Merke, dass das & in der Funktionssignatur wichtig ist: Es bedeutet, dass der Segmentbaum per Referenz übergeben wird (das heisst, keine Kopie wird erstellt).

get-Operation

Wir bestimmen die kanonische Überdeckung mit dem stufenweisen Algorithmus, und fassen die Werte der Knoten, die vom linken bzw. rechten Ende des Segmentes generiert werden separat zusammen. Sobald das betrachtete Segment leer ist, kombinieren wir die beiden erhaltenen Werte. Um den Code möglichst einfach zu gestalten, nehmen wir an, dass es einen Wert e gibt, sodass f(a, e) == a und f(e, b) == b, also einen Wert, den man einer leeren Liste von Werten zuordnen könnte. (Das kann man immer sicherstellen, indem man T und die Operation leicht anpasst, ist also keine Einschränkung. Wenn ∘ = +, dann ist e = 0, und wenn ∘ = max, dann ist e = -∞.)
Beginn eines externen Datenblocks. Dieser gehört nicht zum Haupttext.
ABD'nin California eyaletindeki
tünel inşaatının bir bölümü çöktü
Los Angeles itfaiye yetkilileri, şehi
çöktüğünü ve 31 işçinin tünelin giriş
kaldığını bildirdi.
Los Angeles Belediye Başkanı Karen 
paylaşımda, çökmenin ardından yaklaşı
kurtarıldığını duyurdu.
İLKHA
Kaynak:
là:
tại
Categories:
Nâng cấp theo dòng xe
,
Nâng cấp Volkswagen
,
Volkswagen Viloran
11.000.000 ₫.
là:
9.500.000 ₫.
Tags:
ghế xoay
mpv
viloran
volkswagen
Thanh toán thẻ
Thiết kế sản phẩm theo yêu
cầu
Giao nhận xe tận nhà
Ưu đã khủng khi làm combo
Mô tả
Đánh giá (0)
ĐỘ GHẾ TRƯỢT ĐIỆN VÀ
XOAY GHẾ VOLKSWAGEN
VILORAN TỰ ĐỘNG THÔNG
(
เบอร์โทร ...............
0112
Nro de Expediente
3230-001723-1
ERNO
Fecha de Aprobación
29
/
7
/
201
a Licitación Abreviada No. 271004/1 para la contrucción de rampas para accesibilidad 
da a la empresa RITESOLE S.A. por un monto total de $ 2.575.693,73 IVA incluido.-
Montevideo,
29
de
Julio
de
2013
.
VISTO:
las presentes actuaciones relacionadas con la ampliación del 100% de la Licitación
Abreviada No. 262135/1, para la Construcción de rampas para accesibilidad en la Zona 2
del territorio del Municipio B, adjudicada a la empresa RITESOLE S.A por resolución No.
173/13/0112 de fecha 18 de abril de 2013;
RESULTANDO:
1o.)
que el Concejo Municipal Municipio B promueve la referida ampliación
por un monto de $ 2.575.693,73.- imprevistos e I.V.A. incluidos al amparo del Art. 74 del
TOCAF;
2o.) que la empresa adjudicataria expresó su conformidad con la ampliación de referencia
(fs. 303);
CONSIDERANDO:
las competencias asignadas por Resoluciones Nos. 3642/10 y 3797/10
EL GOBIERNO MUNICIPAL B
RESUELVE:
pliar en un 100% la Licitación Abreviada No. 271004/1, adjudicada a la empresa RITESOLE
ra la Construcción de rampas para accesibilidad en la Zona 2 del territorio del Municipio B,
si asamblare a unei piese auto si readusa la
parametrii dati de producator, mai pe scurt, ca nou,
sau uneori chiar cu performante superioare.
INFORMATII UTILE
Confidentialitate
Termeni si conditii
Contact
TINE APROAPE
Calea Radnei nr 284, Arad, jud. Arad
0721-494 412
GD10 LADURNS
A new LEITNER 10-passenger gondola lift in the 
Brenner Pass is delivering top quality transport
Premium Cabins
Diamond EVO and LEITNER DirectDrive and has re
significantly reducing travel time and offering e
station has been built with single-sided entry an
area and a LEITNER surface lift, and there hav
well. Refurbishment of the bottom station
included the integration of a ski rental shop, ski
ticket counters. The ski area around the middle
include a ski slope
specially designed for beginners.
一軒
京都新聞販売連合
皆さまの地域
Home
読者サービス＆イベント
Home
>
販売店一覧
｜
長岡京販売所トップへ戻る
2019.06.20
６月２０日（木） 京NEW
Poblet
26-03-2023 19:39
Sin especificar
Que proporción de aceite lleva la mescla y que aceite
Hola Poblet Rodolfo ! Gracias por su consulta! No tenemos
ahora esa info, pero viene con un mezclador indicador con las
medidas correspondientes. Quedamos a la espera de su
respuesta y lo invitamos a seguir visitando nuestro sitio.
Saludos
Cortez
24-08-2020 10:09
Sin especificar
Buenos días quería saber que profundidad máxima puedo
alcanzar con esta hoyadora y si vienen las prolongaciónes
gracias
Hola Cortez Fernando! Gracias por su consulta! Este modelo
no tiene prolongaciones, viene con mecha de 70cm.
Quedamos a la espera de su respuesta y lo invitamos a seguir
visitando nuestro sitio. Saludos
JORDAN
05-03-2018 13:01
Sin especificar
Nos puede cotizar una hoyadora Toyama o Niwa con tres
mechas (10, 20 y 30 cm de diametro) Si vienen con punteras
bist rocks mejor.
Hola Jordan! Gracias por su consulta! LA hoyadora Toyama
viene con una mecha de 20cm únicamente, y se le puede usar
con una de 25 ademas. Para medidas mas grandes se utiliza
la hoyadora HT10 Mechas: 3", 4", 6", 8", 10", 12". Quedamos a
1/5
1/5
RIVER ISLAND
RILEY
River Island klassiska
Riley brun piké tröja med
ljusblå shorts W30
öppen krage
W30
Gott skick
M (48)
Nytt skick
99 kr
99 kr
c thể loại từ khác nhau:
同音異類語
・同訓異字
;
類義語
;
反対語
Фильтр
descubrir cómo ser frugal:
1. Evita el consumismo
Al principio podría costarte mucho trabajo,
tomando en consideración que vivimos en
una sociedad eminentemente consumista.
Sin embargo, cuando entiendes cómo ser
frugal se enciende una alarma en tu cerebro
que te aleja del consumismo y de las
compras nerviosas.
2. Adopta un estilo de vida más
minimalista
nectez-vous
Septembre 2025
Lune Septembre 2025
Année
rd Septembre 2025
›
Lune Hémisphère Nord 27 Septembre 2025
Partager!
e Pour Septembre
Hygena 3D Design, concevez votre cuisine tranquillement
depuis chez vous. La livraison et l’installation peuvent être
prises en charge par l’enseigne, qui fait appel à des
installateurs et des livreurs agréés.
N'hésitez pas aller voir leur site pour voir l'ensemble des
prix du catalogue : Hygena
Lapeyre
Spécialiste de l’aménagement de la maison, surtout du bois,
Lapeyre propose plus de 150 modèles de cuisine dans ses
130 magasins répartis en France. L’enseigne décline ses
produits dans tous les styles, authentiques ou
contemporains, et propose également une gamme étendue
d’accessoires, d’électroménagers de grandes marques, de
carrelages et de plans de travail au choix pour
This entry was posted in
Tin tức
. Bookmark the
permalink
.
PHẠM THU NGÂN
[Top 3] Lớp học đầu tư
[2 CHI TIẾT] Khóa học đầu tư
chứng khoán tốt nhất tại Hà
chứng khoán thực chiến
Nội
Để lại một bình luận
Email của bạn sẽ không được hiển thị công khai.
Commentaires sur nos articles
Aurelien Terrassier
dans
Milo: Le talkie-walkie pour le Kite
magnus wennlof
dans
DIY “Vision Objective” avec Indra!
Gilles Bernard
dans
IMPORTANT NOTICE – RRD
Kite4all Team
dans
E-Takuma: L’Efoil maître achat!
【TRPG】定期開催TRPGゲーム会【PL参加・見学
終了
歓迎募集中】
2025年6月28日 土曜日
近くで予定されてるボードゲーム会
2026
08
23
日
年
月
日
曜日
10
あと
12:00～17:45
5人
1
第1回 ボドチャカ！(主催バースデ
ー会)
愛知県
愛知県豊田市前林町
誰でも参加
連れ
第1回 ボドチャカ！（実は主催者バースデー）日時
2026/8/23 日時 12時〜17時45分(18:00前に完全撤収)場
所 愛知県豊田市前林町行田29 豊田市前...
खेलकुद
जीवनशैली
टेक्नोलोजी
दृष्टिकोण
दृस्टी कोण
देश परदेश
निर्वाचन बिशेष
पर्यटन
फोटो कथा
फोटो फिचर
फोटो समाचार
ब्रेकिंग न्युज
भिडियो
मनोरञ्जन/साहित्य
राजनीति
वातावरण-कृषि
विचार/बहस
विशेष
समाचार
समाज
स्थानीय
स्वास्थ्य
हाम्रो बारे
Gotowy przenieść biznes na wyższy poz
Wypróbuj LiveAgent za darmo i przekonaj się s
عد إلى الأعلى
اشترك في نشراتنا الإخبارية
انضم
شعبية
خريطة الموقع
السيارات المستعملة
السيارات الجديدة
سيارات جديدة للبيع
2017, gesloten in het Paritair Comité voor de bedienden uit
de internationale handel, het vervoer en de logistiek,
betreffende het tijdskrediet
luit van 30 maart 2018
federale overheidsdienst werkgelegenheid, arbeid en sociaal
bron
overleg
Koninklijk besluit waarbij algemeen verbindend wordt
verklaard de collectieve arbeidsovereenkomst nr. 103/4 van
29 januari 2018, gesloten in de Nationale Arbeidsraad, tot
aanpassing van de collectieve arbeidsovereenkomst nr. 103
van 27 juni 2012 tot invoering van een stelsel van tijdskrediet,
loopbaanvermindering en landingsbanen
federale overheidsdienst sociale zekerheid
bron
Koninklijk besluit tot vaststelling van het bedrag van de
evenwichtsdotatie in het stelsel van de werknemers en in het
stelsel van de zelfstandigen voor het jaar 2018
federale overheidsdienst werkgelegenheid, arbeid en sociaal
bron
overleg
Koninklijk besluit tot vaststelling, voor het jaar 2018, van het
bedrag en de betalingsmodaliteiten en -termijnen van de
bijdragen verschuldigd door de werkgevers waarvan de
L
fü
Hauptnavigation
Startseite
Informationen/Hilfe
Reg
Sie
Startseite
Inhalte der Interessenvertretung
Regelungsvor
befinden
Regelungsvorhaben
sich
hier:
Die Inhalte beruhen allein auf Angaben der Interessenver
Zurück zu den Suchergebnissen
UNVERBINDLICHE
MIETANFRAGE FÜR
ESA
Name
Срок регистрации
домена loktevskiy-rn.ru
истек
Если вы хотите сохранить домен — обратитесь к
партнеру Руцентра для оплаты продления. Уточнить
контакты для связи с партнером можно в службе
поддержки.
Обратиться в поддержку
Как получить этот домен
// für l≤r, berechne vₗ∘vₗ₊₁∘ …∘ vᵣ₋₁∘vᵣ auf Segmentbaum segtree
T get(vector<vector<T>> &segtree, int l, int r){
    int a = l, b = r; // Indizes der linken und rechten Grenzen des Segmentes
    T v_l = e, v_r = e; // zusammengefasste Werte links und rechts
    for(int i = 0; a <= b; i++){
        if(a%2 == 1){ // Paar an linker Grenze nicht ganz überdeckt
            v_l = f(v_l, segtree[i][a]); // füge a zu kanonischer Überdeckung hinzu
            a++; // zu betrachtendes Segment wird kleiner
        }
        if(b%2 == 0){ // Paar an rechter Grenze nicht ganz überdeckt
            v_r = f(segtree[i][b], v_r); // füge b zu kanonischer Überdeckung hinzu
            b--; // zu betrachtendes Segment wird kleiner
        }
        a >>= 1, b >>= 1; // gehe eine Stufe nach oben
    }
    return f(v_l, v_r); // füge Werte von links und rechts zusammen
}

Falls f(a, b) == f(b, a), kann man die beiden separaten Variablen v_l und v_r zu einer einzelnen Variable zusammenfassen. Die Implementierung oben funktioniert auch, wenn n keine Zweierpotenz ist (wieso?).